RECORDS TO PROCESS –
_____

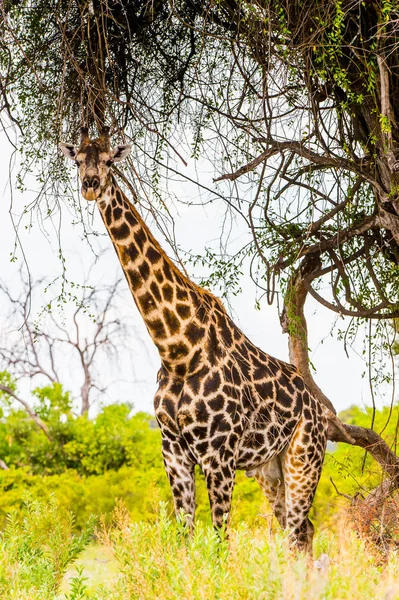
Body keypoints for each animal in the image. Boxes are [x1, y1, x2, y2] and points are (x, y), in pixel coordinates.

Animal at [59, 127, 328, 552]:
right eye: (78, 159)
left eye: (109, 160)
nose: (90, 185)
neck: (178, 350)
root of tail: (319, 410)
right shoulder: (173, 452)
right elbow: (184, 539)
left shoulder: (219, 455)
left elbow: (219, 541)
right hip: (268, 468)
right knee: (300, 530)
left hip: (304, 457)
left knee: (298, 531)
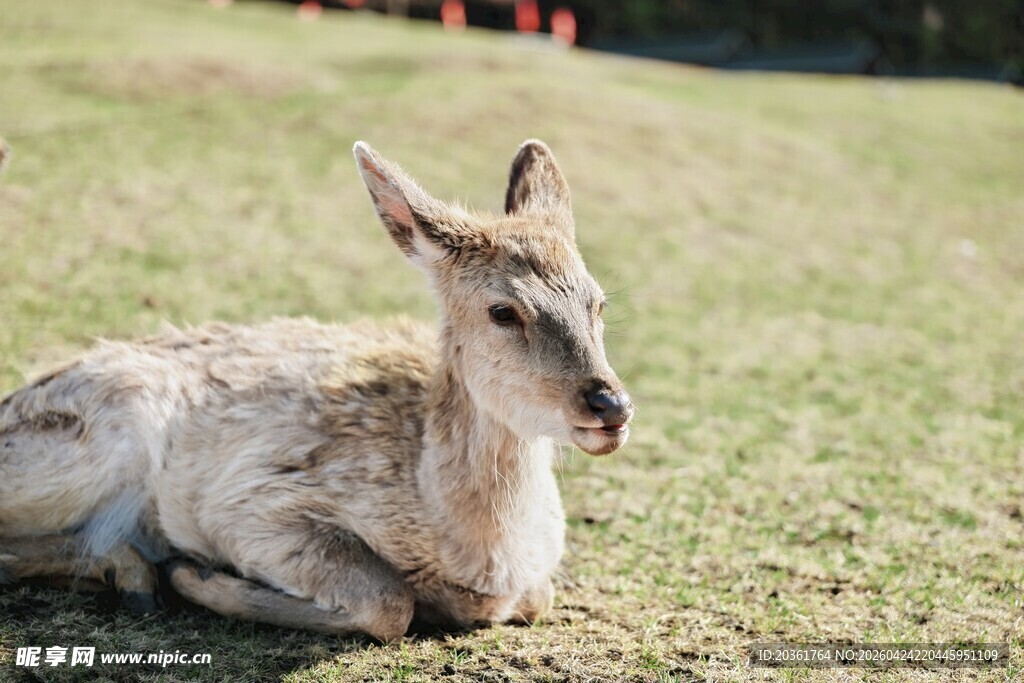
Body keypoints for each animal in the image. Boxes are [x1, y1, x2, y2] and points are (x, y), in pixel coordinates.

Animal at [0, 140, 634, 641]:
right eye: (503, 310)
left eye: (598, 303)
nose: (612, 405)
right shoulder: (250, 504)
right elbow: (390, 603)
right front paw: (198, 575)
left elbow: (538, 598)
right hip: (111, 432)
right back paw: (136, 574)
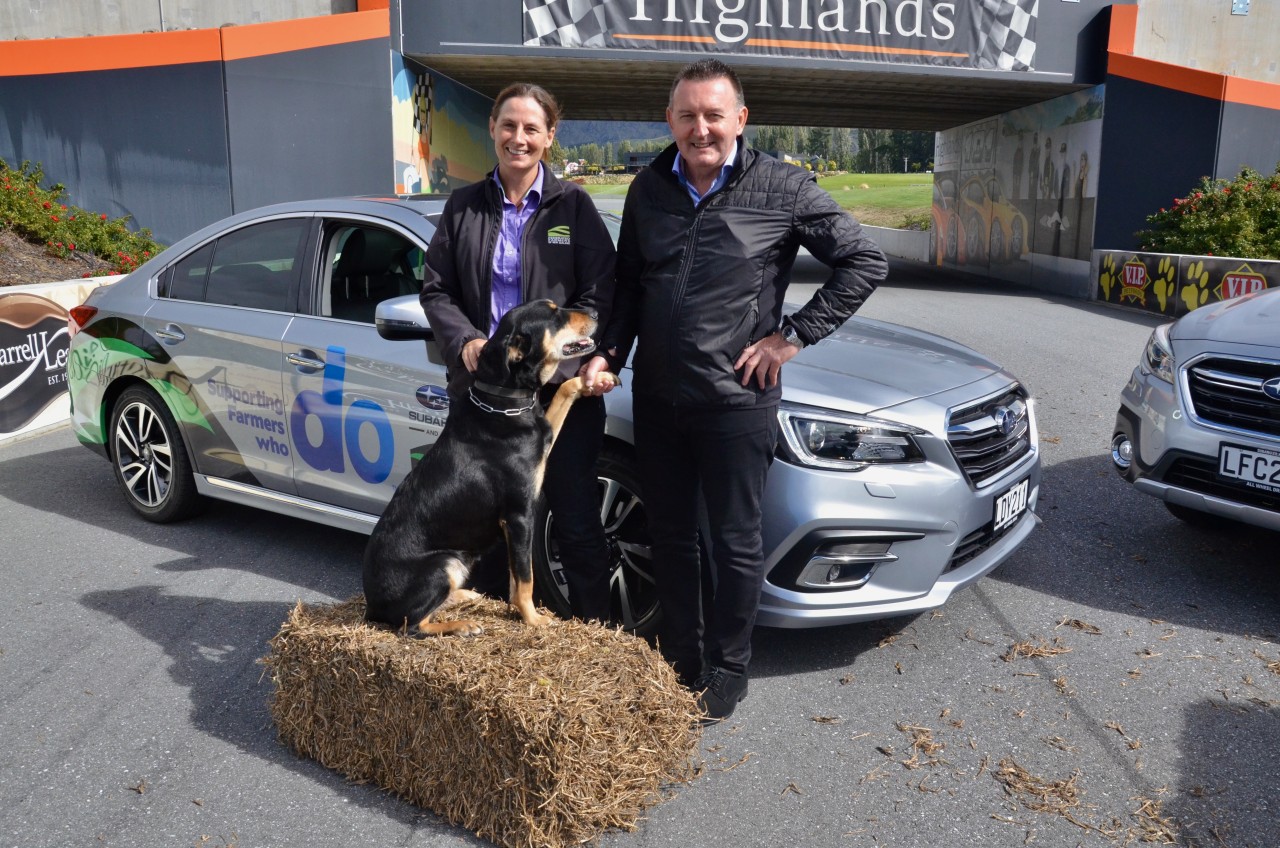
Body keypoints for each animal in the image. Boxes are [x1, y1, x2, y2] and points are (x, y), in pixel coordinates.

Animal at [360, 301, 619, 637]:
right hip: (444, 563)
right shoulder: (519, 516)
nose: (597, 314)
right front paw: (533, 619)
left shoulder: (544, 440)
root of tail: (372, 606)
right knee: (413, 625)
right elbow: (525, 578)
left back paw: (463, 596)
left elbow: (563, 389)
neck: (503, 398)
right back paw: (463, 624)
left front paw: (596, 378)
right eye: (553, 314)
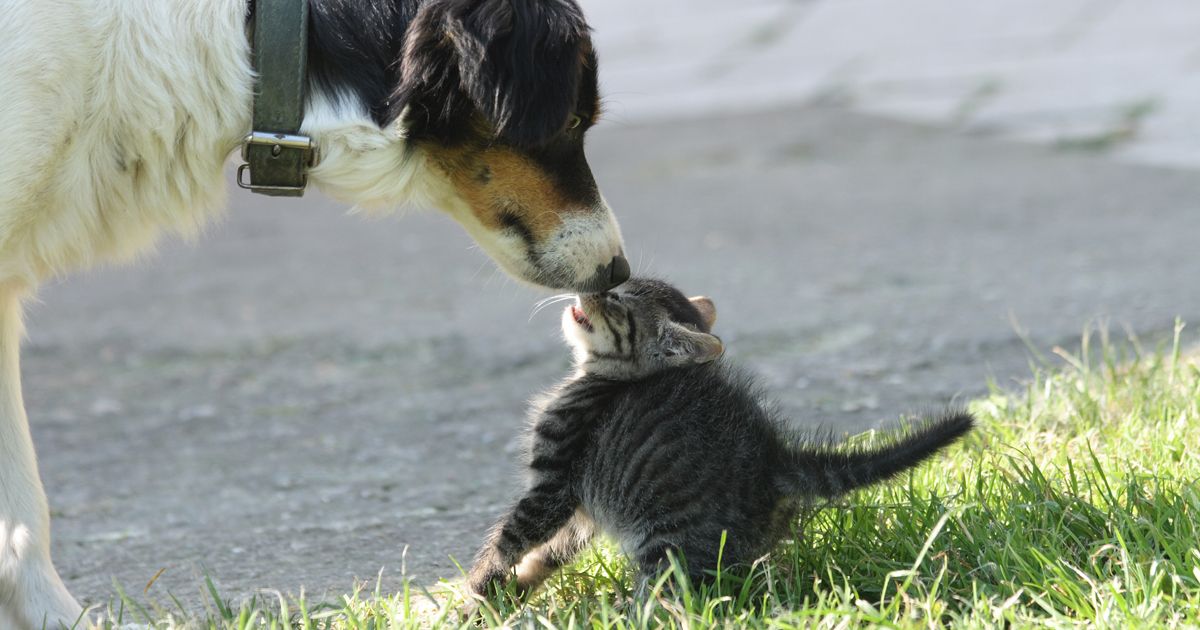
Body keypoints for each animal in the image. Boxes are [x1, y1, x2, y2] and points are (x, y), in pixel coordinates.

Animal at [468, 278, 974, 600]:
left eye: (616, 300)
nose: (590, 285)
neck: (603, 379)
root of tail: (773, 457)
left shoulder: (555, 483)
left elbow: (512, 536)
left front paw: (477, 585)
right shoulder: (582, 511)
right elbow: (549, 552)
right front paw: (512, 590)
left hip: (666, 549)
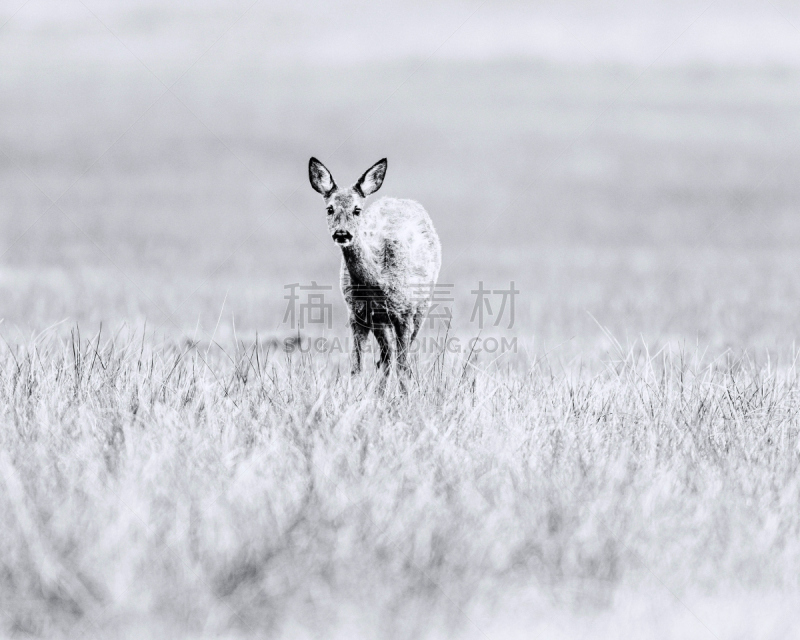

_____

REQUIREMENT – Gather from the data above every line with the string "front".

SOLUTION FOR THIS EXERCISE –
right front paw: (198, 575)
right front paw: (533, 619)
left front paw: (596, 378)
left front paw: (477, 585)
right front paw: (512, 590)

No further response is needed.